● Parts of the exercise:
A: The blog post below mentions several kinds of political updates the writer is ready to stop seeing in the newsfeed. List every one of them.
B: Answer each question from the blog post below, one line per answer, marked like the questions:
(i) In what city was the election-watch party held?
(ii) What was the writer put in charge of at that party?
(iii) The nail on which finger began peeling away from the nail bed?
C: Reproduce the part of the blog post below that opens with the words "That’s right. The" and closes with "yucky, read on.)".

● Document section:
--- --- ---
Avoiding the Elephant (or Donkey) in the Room

Just hours after we as Americans chose our leader for the next four years, am I going to post something political and electoral? No way! I have tried hard to continue to like everyone on my Facebook feed, both those I agree with and those I disagree with when it comes to political topics, so I will try and help  my two and a half readers feel the same way about this blog.  (I have to say, sometimes it was just as hard to like the folks posting on with my same thinking as it was those who see the world through a different lens. A little respect on both sides of the aisle would be nice. And I am ready to go back to a newsfeed filled with pictures of babies and dinner plates rather than any more red/blue,  Republican/Democrat, Yes/No on Props 1 through 3823 or legalize this/criminalize that updates.)

The only election-related comment that I am going to make is that it happened. It happened big in Chengdu with an awesome election-watch party that I was privileged enough to work at. And it is over. So let’s all move forward–that is the goal after all. (At the US Consulate party here in Chengdu, I was tasked with being in charge of our photo station. We had life-sized cardboard cutouts of each candidate, so our guests could get their pictures taken with “the next President of the United States.” That went well, but I’m pretty sure the number of guests who asked to have their picture taken with “the next President of the United States *plus* the blonde girl” checked it at close to 50%.)

So what does one write about when she is desperately trying to ignore the elephant (or donkey) in the room?

Nail fungus!

That’s right. The hot, fasicinating topic of nail fungus. (If you aren’t into such topics, you may want to just skip on ahead to the next blog entry in your Google Reader feed. If you are my older sister, thrilled with all things biologically yucky, read on.)

You see, back in probably April, I noticed that the nail on my left ring finger was peeling away from the nail bed below it. I thought I must have damaged it and that it would grow out and be healthy as time went on.

It didn’t.
--- --- ---
● Information supplied:
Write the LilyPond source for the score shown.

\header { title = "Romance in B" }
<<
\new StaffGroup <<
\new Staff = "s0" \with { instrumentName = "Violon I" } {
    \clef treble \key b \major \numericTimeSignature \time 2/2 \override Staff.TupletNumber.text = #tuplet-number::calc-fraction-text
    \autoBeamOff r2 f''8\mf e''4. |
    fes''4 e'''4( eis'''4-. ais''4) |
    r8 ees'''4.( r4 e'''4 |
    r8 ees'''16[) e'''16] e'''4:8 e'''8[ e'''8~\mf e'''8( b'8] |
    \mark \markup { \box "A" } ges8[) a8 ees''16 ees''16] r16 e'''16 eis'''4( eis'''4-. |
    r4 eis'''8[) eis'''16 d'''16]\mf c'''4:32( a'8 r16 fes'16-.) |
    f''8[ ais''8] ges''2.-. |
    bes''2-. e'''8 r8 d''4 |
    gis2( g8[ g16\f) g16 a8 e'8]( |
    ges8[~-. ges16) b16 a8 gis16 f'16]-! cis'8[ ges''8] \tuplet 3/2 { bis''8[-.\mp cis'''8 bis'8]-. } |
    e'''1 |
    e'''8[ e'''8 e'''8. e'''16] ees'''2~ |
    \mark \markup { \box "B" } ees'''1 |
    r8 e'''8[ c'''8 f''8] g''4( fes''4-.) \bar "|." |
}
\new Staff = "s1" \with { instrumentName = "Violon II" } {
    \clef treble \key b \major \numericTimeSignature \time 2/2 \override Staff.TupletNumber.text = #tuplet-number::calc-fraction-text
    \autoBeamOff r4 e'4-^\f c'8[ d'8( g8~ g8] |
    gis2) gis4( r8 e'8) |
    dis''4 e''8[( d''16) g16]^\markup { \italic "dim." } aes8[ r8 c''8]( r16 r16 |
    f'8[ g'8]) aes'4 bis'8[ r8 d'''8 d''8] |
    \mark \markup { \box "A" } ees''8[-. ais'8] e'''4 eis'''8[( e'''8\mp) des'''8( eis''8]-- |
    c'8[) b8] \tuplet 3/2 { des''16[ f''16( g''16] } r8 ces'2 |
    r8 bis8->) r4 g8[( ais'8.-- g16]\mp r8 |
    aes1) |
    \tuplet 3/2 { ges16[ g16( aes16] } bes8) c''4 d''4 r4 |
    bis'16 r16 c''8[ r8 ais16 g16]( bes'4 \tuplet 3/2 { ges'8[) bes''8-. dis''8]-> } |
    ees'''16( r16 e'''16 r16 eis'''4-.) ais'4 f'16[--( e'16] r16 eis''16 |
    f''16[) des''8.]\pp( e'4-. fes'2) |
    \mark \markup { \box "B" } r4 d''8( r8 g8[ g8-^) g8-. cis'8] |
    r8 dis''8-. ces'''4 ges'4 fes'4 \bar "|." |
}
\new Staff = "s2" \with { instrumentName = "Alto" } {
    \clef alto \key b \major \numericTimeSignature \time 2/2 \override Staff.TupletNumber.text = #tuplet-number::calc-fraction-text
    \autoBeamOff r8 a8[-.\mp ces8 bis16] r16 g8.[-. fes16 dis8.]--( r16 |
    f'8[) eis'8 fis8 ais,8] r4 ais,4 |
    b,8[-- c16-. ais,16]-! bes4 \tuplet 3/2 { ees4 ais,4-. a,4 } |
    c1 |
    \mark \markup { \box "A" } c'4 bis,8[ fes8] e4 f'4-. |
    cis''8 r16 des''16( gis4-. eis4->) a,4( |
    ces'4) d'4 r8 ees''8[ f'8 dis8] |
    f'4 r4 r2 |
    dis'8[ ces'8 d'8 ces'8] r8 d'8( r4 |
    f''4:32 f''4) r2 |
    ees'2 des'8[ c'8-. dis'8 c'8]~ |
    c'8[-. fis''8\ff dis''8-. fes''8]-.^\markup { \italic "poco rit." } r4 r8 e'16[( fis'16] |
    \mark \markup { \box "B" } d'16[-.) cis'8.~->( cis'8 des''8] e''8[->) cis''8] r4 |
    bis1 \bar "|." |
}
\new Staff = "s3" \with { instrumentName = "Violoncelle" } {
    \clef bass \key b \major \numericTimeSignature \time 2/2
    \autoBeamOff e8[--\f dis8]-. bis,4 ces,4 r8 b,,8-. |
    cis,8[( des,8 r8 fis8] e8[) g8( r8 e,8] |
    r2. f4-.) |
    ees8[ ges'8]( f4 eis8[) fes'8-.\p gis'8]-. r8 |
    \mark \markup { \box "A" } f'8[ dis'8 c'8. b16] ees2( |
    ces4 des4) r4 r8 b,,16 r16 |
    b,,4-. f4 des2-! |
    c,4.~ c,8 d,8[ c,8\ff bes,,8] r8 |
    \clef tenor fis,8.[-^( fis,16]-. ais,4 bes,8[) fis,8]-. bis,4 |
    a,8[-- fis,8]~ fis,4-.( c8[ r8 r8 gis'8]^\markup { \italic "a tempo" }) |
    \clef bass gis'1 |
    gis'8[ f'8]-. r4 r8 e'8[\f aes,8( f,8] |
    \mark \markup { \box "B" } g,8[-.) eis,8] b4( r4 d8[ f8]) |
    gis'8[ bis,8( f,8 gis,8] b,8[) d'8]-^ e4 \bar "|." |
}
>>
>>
--- --- ---
● Expected responses:
A:
- red/blue
- Republican/Democrat
- Yes/No on Props 1 through 3823
- legalize this/criminalize that

B:
(i) Chengdu
(ii) The photo station
(iii) The left ring finger

C:
That’s right. The hot, fasicinating topic of nail fungus. (If you aren’t into such topics, you may want to just skip on ahead to the next blog entry in your Google Reader feed. If you are my older sister, thrilled with all things biologically yucky, read on.)